Simulation of Three-Dimensional Pore-Pressure Distribution for Slope-Stability Analysis
A 3D groundwater flow model was constructed using MINEDW  to simulate pore pressure at the Chuquicamata open pit mine slope in Chile. Three main factors required the implementation of a 3D model for the prediction of pore pressures: (1) discrete zones of recharge in the gravel zone lead to the non-uniform flow field; (2) the low-permeability west fault and shear zones maintain the non-hydrostatic pore-pressure distribution with depth during mining; and (3) the drainage gallery causes localized depressurization. In addition, a zone of relaxation (ZOR) was observed at the site. Simulations of the development of the ZOR according to the mining schedule are important in the prediction of pore-pressure distribution within the slope.
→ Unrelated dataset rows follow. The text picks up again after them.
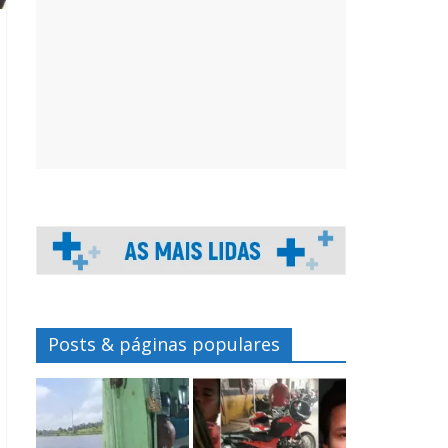
Posts & páginas populares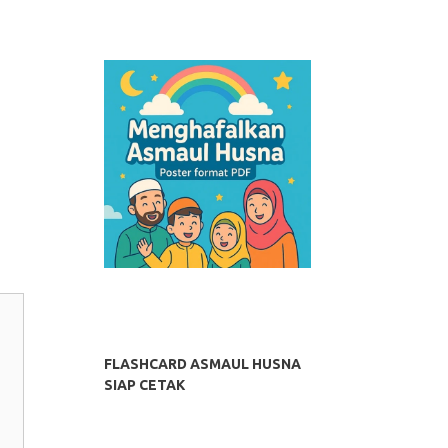
FLASHCARD ASMAUL HUSNA
SIAP CETAK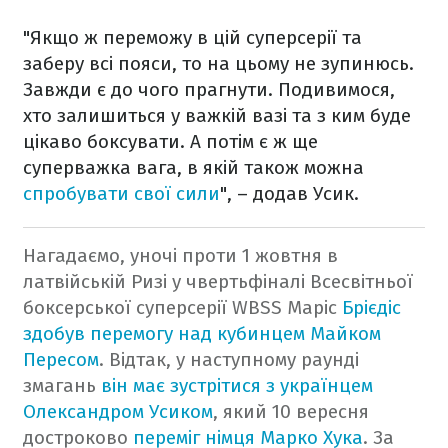
"Якщо ж переможу в цій суперсерії та
заберу всі пояси, то на цьому не зупинюсь.
Завжди є до чого прагнути. Подивимося,
хто залишиться у важкій вазі та з ким буде
цікаво боксувати. А потім є ж ще
суперважка вага, в якій також можна
спробувати свої сили
", – додав Усик.
Нагадаємо, уночі проти 1 жовтня в
латвійській Ризі у чвертьфіналі Всесвітньої
боксерської суперсерії WBSS Маріс
Брієдіс
здобув перемогу над кубинцем Майком
Пересом
. Відтак, у наступному раунді
змагань
він має зустрітися з українцем
Олександром Усиком
, який 10 вересня
достроково
переміг німця Марко Хука
.
За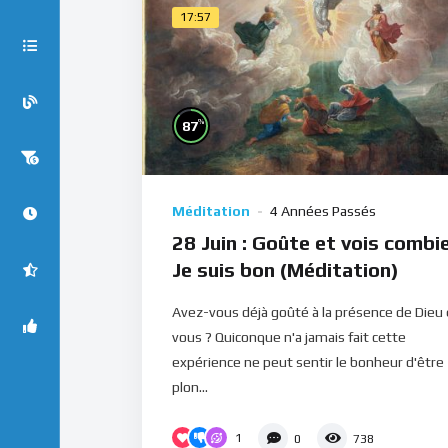
17:57
%
87
Méditation
4 Années Passés
28 Juin : Goûte et vois combi
Je suis bon (Méditation)
Avez-vous déjà goûté à la présence de Dieu
vous ? Quiconque n'a jamais fait cette
expérience ne peut sentir le bonheur d'être
plon...
1
0
738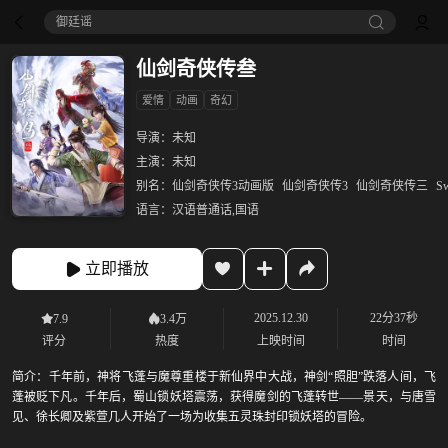
御廷谣‎
仙剑奇侠传叁
爱情
动画
奇幻
导演：
未知
主演：
未知
别名：
仙剑奇侠传3动画版
仙剑奇侠传3
仙剑奇侠传三
Sw
语言：
汉语普通话,国语
立即播放
2025.12.30
22分37秒
7.9
3.4万
评分
热度
上映时间
时间
简介：
千年前，神将飞蓬与魔尊重楼于新仙界中大战，神剑“照胆”跌落人间，飞
蓬被贬下凡。千年后，蜀山锁妖塔震荡，获得魔剑的飞蓬转世——景天，与唐雪
见、徐长卿及紫萱几人开始了一场为收集五灵珠封印锁妖塔的冒险。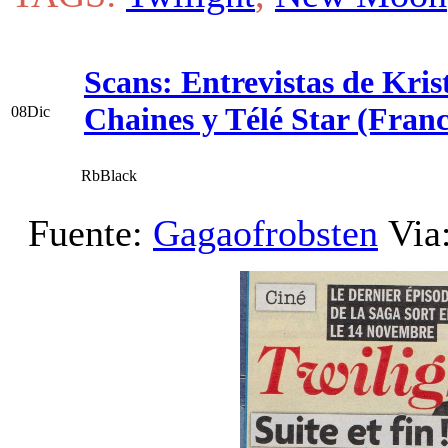
Scans: Entrevistas de Kris
Chaines y Télé Star (Franc
08
Dic
RbBlack
Fuente:
Gagaofrobsten
Via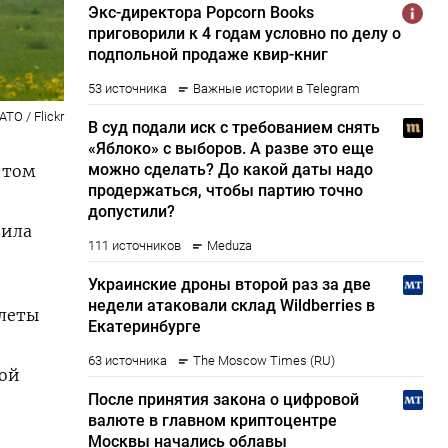
ATO / Flickr
 том
вила
олеты
ной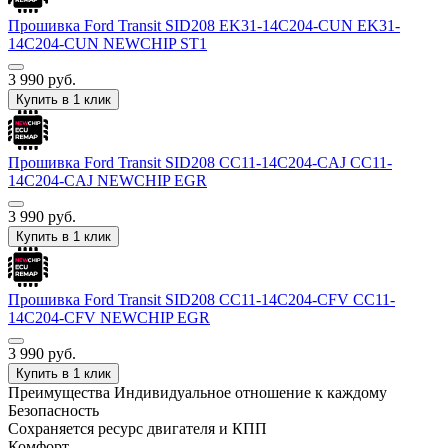
Прошивка Ford Transit SID208 EK31-14C204-CUN EK31-
14C204-CUN NEWCHIP ST1
3 990
руб.
Купить в 1 клик
Прошивка Ford Transit SID208 CC11-14C204-CAJ CC11-
14C204-CAJ NEWCHIP EGR
3 990
руб.
Купить в 1 клик
Прошивка Ford Transit SID208 CC11-14C204-CFV CC11-
14C204-CFV NEWCHIP EGR
3 990
руб.
Купить в 1 клик
Преимущества
Индивидуальное отношение к каждому
Безопасность
Сохраняется ресурс двигателя и КПП
Комфорт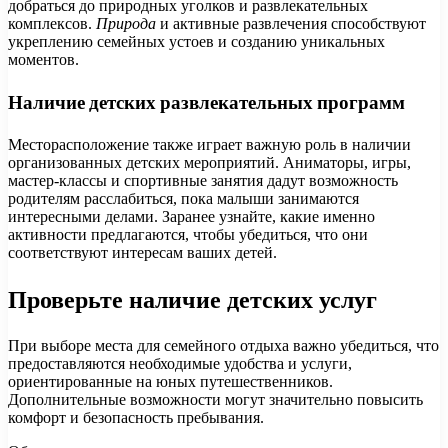
добраться до природных уголков и развлекательных
комплексов.
Природа
и активные развлечения способствуют
укреплению семейных устоев и созданию уникальных
моментов.
Наличие детских развлекательных программ
Месторасположение также играет важную роль в наличии
организованных детских мероприятий. Аниматоры, игры,
мастер-классы и спортивные занятия дадут возможность
родителям расслабиться, пока малыши занимаются
интересными делами. Заранее узнайте, какие именно
активности предлагаются, чтобы убедиться, что они
соответствуют интересам ваших детей.
Проверьте наличие детских услуг
При выборе места для семейного отдыха важно убедиться, что
предоставляются необходимые удобства и услуги,
ориентированные на юных путешественников.
Дополнительные возможности могут значительно повысить
комфорт и безопасность пребывания.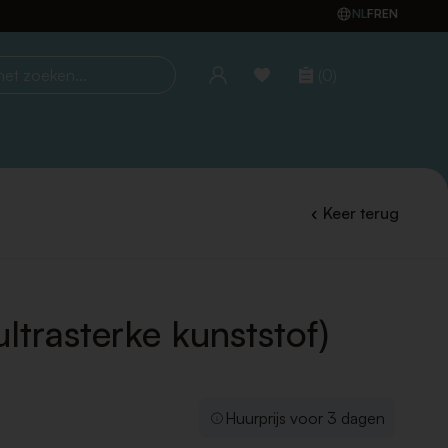
NL
FR
EN
(0)
oeken...
Keer terug
(ultrasterke kunststof)
Huurprijs voor 3 dagen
The model was calibrated against measured water levels, pore pressures, drains, and seepage rates. The calibrated model was then used to simulate and predict pore-pressure distribution in the pit walls for different time periods. Specifically, the model was able to capture the non-hydrostatic, transient nature of the pore pressures with depth in the granodiorite west of the shear zone, in the shear zone, and along the west fault. The model also simulated the ZOR for the first 150 m below the pit bench with enhanced hydraulic conductivity values according to the excavation schedule. Simulated transient 3D pore-pressure distribution provides a more realistic input to 3DEC slope-stability analyses.
Liu, H., F. Duran del Valle, J. Xiang, and B. Șener Kaya. 2012. Simulation of three-dimensional pore-pressure distribution for slope-stability analysis. 46th US Rock Mechanics/Geomechanics Symposium, Chicago, IL, 24-27 June.